Given EngineerZone is a technical support community, the content is driven by the needs of the customers who use it for answers to their design and product questions. We do however, offer a system blog, and many of the community teams have taken advantage of this to communicate new releases and updates to customers. We also use the blog for groups to post product updates, thought leadership topics and general communications.
Operational impact becoming increasing essential to online community value - to both members and the sponsoring company. Does what happens in the community get leveraged to impact core operations such as product development or R&D?
We have begun to better leverage the insights shared in the discussions in the community via social listening tools to feed overarching themes back to the product lines. Out technical documentation team regularly search the community for input on datasheets. We would like to formalize this process further. We have also launched and supported several private and secret groups with specific customer types, so we can use the community to collaborate on new products currently under NDA (non-disclosure agreements).
The business goals are led collaboratively between the Lead for Social Business & Community, the Enterprise Community Manager and the individual community managers across the company supporting spaces.
How do you excite your executives about community - what are some of the key "hooks"?
We have over 60,000 core market customers who, generally speaking, do not have direct sales support, and therefore depend on our web presence to "self-serve", we have found that the community is a valuable resource to them and a key differentiator. Through brand studies and customers discussions, we have learned that our internal engineers are considered the best in the field, and the ADI brand is strongly tied to innovation. This direct link to our engineering community is powerful. As the conversations continue and more content is added, we have developed a rich knowledge base for customers to tap into.
We've learned through recent membership surveys that 50-60% of the time, members are finding answers to their questions just by searching the community. We also have learned the 78% of members find the content valuable to extremely valuable, which is up 8% from the previous year. The support we provide to core market customers has broader reach and scalability, helping them get their products to market faster.
What are some of the most important ROI metrics for your organization?
We currently measure not only membership and page views, but also customer engagement. We are not looking to simply grow membership, but want to assure the community brings value to customers through their continuous engagement in both searching and posting, as well as helping other customers and user-generated content. We will be looking for ways that we can tie increased customer engagement back to future sales, as well as sampling for products and evaluation board purchases.
What is one thing about your community that you / your organization is most proud of?

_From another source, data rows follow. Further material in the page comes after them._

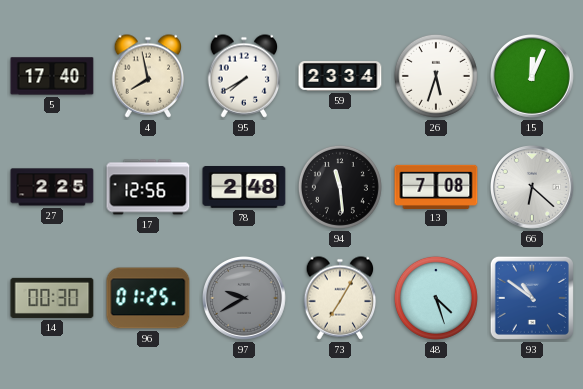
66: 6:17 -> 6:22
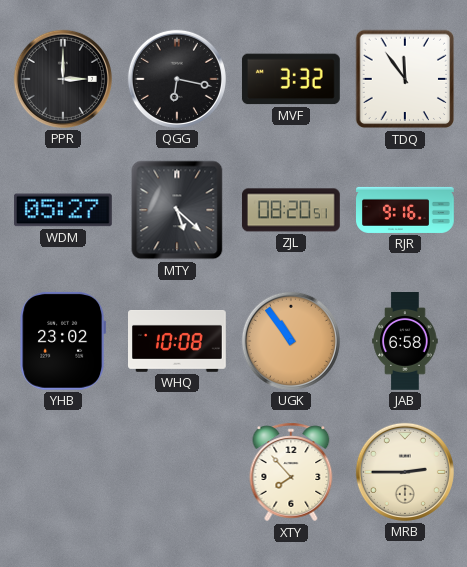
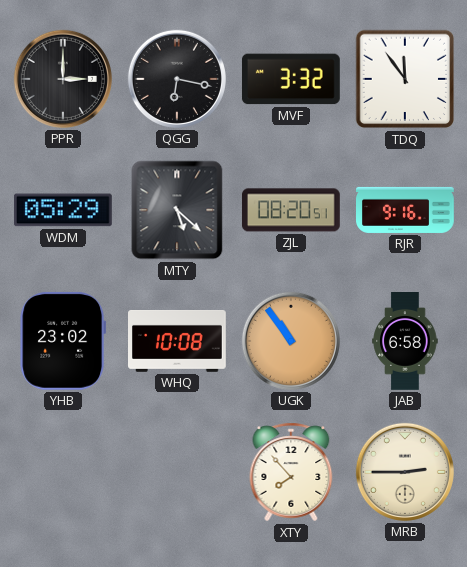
WDM: 05:27 -> 05:29
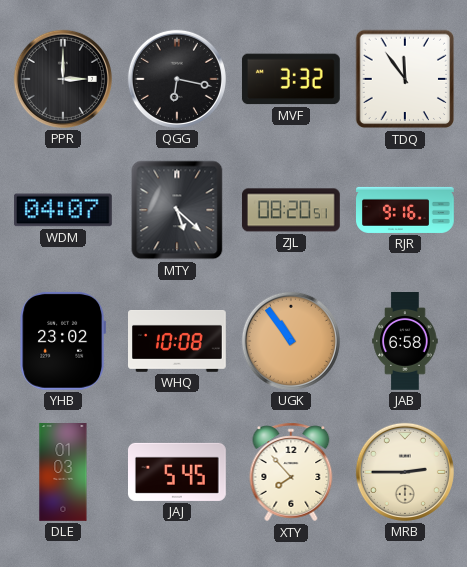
WDM: 05:29 -> 04:07
DLE: none -> 01:03
JAJ: none -> 5:45
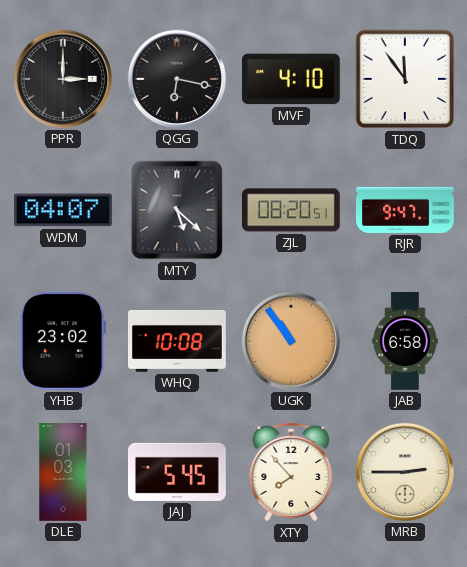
MVF: 3:32 -> 4:10
RJR: 9:16 -> 9:47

I am most proud of the transformation and buy-in we received from the engineering community to support this initiative. The onboarding process took over 2 years, lots of training and lots of convincing. We exposed product line people who were previously protected from front line support, directly in front of customers and even students. They have taken ownership of the communities and see the value and scalability of the many-to-many model. In fact, one engineering manager recently added to the goals of his reports a benchmark goal for response times, underscoring the importance of a well-moderated forum. They have seen significant improvements in meetings the benchmark goal, which is tied directly to engagement in the community.